Output from python -m dis test.py:
Disassembly of <code object bla at 0x7fea8a11e240, file "test.py", line 5>:
6 0 LOAD_GLOBAL 0 (print)
2 LOAD_CONST 1 ('loading app')
4 CALL_FUNCTION 1
6 POP_TOP
7 8 LOAD_GLOBAL 1 (magic)
10 LOAD_CONST 2 ('8934')
12 LOAD_GLOBAL 2 (get_flag)
14 CALL_FUNCTION 0
16 CALL_FUNCTION 2
18 STORE_FAST 0 (d)
8 20 LOAD_GLOBAL 0 (print)
22 LOAD_FAST 0 (d)
24 CALL_FUNCTION 1
26 POP_TOP
28 LOAD_CONST 0 (None)
30 RETURN_VALUE
Disassembly of <code object magic at 0x7fea8a11e2f0, file "test.py", line 11>:
12 0 LOAD_CONST 1 ('k\\PbYUHDAM[[VJlVAMVk[VWQE')
2 RETURN_VALUE
However, I'm having issues reproducing the python code that matches the opcodes on the last block of code (blocks are separeted by multiple '#' ).
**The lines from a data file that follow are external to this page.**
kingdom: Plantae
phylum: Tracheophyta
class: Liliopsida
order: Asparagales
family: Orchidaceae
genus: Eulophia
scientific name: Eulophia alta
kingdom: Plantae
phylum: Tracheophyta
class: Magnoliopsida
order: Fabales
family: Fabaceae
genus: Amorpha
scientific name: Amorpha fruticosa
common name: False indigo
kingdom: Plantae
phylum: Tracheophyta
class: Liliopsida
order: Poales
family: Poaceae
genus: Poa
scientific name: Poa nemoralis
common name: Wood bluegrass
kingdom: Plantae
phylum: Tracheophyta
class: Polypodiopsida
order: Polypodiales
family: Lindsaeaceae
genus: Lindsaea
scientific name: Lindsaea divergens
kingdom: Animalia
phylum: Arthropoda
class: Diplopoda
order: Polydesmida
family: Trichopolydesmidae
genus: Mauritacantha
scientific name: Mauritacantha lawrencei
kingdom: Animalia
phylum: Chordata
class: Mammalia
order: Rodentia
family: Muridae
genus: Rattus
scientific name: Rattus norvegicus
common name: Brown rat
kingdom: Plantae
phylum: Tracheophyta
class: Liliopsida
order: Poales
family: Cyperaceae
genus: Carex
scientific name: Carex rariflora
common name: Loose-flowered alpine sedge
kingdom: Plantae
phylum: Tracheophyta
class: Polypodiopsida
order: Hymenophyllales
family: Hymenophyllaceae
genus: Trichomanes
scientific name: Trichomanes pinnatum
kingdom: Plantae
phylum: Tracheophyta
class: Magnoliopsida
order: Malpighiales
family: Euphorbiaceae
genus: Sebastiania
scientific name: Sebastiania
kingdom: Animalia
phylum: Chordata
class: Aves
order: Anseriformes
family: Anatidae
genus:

I've matched some of the opcodes to the correct python instructions but still, the argument counts are incorrect, and the python code obviously makes no sense...so far.
function get_flag:
def get_flag():
out = b""
for i in range(len(f)):
out += bytes([ord(f[i]) ^ ord(k[i % len(k)])])
return out
dis output of function get_flag
Disassembly of <code object get_flag at 0x7fea8a11e3a0, file "test.py", line 15>:
16 0 LOAD_CONST 1 (b'')
2 STORE_FAST 0 (out)
17 4 LOAD_GLOBAL 0 (range)
6 LOAD_GLOBAL 1 (len)
8 LOAD_GLOBAL 2 (f)
10 CALL_FUNCTION 1
12 CALL_FUNCTION 1
14 GET_ITER
>> 16 FOR_ITER 46 (to 64)
18 STORE_FAST 1 (i)
18 20 LOAD_FAST 0 (out)
22 LOAD_GLOBAL 3 (bytes)
24 LOAD_GLOBAL 4 (ord)
26 LOAD_GLOBAL 2 (f)
28 LOAD_FAST 1 (i)
30 BINARY_SUBSCR
32 CALL_FUNCTION 1
34 LOAD_GLOBAL 4 (ord)
36 LOAD_GLOBAL 5 (k)
38 LOAD_FAST 1 (i)
40 LOAD_GLOBAL 1 (len)
42 LOAD_GLOBAL 5 (k)
44 CALL_FUNCTION 1
46 BINARY_MODULO
48 BINARY_SUBSCR
50 CALL_FUNCTION 1
52 BINARY_XOR
54 BUILD_LIST 1
56 CALL_FUNCTION 1
58 INPLACE_ADD
60 STORE_FAST 0 (out)
62 JUMP_ABSOLUTE 16
19 >> 64 LOAD_CONST 2 ('')
66 RETURN_VALUE
Specifically, I need help understanding how bytecode argument count can alter the corresponding python code, so I can better reverse the bytecode. Hope my question and goals are clear. All help will be appreciated.